Why can't I run a program that grabs a list of security flaws and checks my vulnerability to them automatically?

19 Mar 2001 (updated 26 Mar 2001 at 21:56 UTC) »

Eazel, Ximian and Red Hat to mutually annihilate over system updating tools: film at 11.

No, seriously - isn't a certain amount of backstabbing, intrigue, and collapse inevitable here?

Red Hat Network sucks. Ximian's Red Carpet should suck, being cross-distribution and all, but works pretty well. Haven't tried Eazel's.

I wonder where Gnome dev bucks are coming from these days...

It's been a while. I've been arranging a big move.

Sometimes I wonder if XML is solving the right problems.

16 Sep 2000 (updated 19 Sep 2000 at 10:56 UTC) »

Time to write a tool that greps through the recent diary entries... but someone must have done it already by now.

AltaVistaing through advogato is somewhat unrewarding - it won't follow any of the links. Time to have a look at the HTTP.

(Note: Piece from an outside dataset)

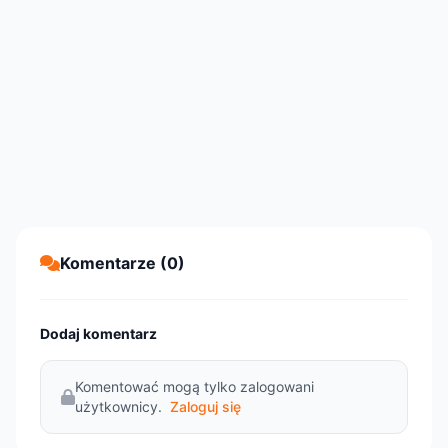
Komentarze (0)
Dodaj komentarz
Komentować mogą tylko zalogowani
użytkownicy.
Zaloguj się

15 Sep 2000 (updated 19 Sep 2000 at 10:52 UTC) »
jameson wondered why anyone would want to link against a versioning tool. Um, any application that wanted to provide versioning of its files? A DAV-enabled web server? ARSELOADS of stuff.

Well, maybe not, but the DAV server really screams out for it. The versioning-oriented Wikis would also love such a thing. And the VMS junkies would look up briefly.

The implementation is not really as important as a stable, standard interface - several million programs could use versioning in general.